Outbreaks of lumpy skin disease (LSD) in the Balkan region fell dramatically by 95% from 7,483 in 2016 to 385 in 2017.
This is stated by EFSA that evaluated data, collected from affected and at-risk countries in Southeastern Europe in 2016 and 2017. The figures confirm that vaccination of cattle – recommended by EFSA in 2016 – is the most effective way to contain the disease.

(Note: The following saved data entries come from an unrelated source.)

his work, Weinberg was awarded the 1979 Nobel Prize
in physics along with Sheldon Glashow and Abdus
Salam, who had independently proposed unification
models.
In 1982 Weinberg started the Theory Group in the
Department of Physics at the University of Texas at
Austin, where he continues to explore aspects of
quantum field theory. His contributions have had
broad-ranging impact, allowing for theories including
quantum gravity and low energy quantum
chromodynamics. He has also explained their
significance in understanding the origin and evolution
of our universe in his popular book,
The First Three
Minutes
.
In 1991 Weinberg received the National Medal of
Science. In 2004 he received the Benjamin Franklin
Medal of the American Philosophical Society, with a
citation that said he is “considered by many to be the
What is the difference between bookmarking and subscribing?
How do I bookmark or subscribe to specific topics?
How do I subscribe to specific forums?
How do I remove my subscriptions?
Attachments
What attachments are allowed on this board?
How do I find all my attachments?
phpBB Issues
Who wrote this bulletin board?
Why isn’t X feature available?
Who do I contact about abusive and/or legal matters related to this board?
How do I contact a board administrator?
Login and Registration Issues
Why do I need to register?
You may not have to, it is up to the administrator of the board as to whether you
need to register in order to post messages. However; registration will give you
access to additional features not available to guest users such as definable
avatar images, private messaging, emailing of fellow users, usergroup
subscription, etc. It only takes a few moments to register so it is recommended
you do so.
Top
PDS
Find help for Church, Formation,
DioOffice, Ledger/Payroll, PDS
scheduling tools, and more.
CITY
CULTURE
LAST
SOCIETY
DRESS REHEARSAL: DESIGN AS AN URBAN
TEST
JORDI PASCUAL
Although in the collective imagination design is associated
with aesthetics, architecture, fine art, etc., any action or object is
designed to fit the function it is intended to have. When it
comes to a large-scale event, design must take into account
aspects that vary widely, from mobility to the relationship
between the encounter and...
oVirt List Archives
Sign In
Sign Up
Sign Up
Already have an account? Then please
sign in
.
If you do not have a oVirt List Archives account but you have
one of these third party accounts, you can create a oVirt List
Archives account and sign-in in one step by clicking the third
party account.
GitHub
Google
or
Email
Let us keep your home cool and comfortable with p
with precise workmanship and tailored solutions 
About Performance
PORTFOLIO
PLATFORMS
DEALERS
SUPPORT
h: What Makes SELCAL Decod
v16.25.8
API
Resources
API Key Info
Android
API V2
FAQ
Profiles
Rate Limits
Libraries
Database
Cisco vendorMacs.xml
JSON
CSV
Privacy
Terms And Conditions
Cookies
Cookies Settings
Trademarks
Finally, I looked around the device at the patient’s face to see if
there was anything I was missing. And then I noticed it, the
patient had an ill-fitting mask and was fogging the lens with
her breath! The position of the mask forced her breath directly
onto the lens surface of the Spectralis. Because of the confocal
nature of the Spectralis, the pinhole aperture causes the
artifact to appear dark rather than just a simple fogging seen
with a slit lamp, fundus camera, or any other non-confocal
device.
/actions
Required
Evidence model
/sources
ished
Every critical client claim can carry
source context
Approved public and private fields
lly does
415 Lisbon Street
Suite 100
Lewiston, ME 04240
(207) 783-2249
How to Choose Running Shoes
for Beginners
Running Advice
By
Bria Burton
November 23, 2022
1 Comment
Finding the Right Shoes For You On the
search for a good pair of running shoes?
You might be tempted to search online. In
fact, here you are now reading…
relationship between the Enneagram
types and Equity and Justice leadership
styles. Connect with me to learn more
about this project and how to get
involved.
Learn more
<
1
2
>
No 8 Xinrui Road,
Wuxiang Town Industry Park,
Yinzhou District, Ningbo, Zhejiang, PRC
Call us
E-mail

However, Alessandro Broglia, a veterinarian at EFSA, warned: “Even if the number of outbreaks has decreased significantly, the disease has not been eliminated from the region yet and therefore we need to remain vigilant.” In 2017 most of the outbreaks (379) were reported in areas of Albania where the vaccination programme had not yet been completed. Few outbreaks occurred elsewhere, with 2 in Greece and 4 in the former Yugoslav Republic of Macedonia.
About Lumpy skin disease
Lumpy skin disease is a cattle pox virus transmitted by biting insects that can be deadly for cattle but does not affect humans. The disease used to be confined to Africa. In 2013, it emerged in Turkey and then quickly spread through 9 countries in Eastern Europe and the Balkans. One of the factors responsible for the spread of LSD is an increase in the number of insects that transmit the disease, as a result of warm temperatures. Experts also concluded that in Greece the risk of infection is 6 times higher among farmed animals that have access to outdoor space than in those kept indoors. This is because the former group is more exposed to transmitting insects.